• Quoted text:
Party- pooped!

By Ian Townsend

The Hornchurch celebration falls as flat as their performance as Wingate take the points

Three points from the title.

From before a ball had been kicked this season, Hornchurch had been our title favourites. More than that, apart from- perhaps- amongst their local rivals, there was an acceptance that the Urchins deserved their promotion this season. Football fans at our level tend to be fair minded despite their grudges, and after the pain of two Play Off Final defeats in a row, particularly two finals which had been played on their own patch and with the Urchins as clear favourites, all but the extremely partizan felt some sympathy. After all, we all know the pain and joy that football can bring, and the fans at Bridge Avenue have had more than their share of the former over the last two years. After the defeat against Aveley last season the glories of the FA Trophy Final in 2021 seemed light years away.

This seasons batch of Urchins, however, haven’t needed our sympathy. From the moment the season started, with new boss Steve Morison in the dugout, they have marched inexorably towards the title. Even a change of manager mid season hadn’t derailed them, Daryl McMahon simply continuing what Morison had started. A draw for second place Chatham Town yesterday left Hornchurch with a thirteen point lead at the top despite seven more fixtures to play. Those marching towards The Hornchurch Stadium this afternoon were buoyed by the fact that three more points would be enough. Victory over Wingate and Finchley would mean that the Urchins would be March champions- title winners before Easter, title winners six games before the end of the season. That would be some achievement- and if it didn’t happen today, the title would surely be wrapped up on Monday, or next week. Only a catastrophe of biblical proportions- a plague of previously undiscovered Chatham locusts- was likely to stop them, surely?

Welcome to Hornchurch

Welcome to Hornchurch

Having said all of that, the visiting Blues weren’t likely to roll over; indeed, the hosts could hardly have faced more difficult opponents. Wingate and Finchley have been a surprise package this season, but the longer the season has gone on, the less surprised we have been. The football has been regularly sublime, the victories deserved, and they started the day in fifth place and looking for a victory of their own to ensure they stayed there, Dulwich Hamlet looking to pounce on any slip ups. There was an argument that boss Ahmet Rifat should be a primary contender for Manager of the Season, given what he has created with limited resources. One defeat in nine- including a four-two win over the second place Chats- told its own story; although the Urchins did win four-one in North London in early September.

The sun was shining brightly as the two teams crossed the athletic track and emerged onto the pitch just before three o’clock. Finally, a football match without rain- about as rare as hens teeth during this Isthmian season. The Urchins were in their blue and white quartered centenary shirts, the visitors in a shade of luminous yellow which made them look like they were highway maintenance workers on a day off. The visitors kicked off. The ball was immediately hoofed forward, Anointed Chukwu headed it down, and Elliott Long put it in the net. The stopwatch said nine seconds. The crowd were silent, in disbelief, apart from the Wingate contingent, who couldn’t believe it either.

• Information shown:
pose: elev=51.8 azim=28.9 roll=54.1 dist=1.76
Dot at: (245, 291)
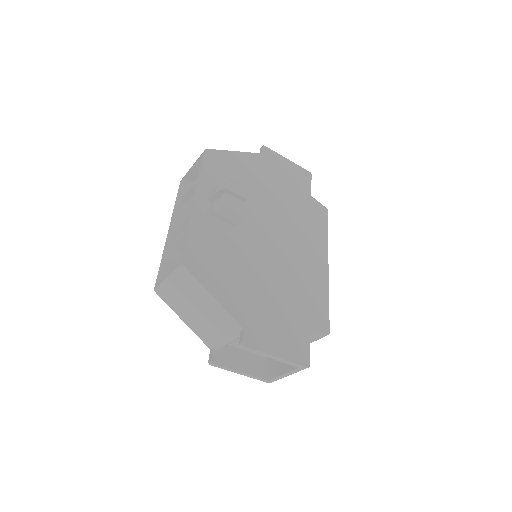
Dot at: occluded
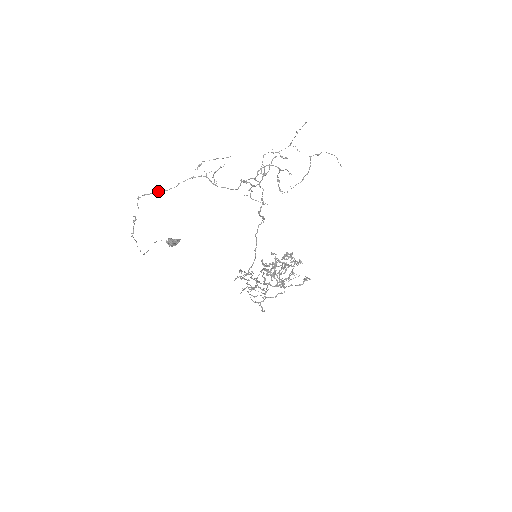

• Directions: According to the match report, how long after kickoff did Elliott Long score for Wingate and Finchley?

• Exercise solution: Nine seconds.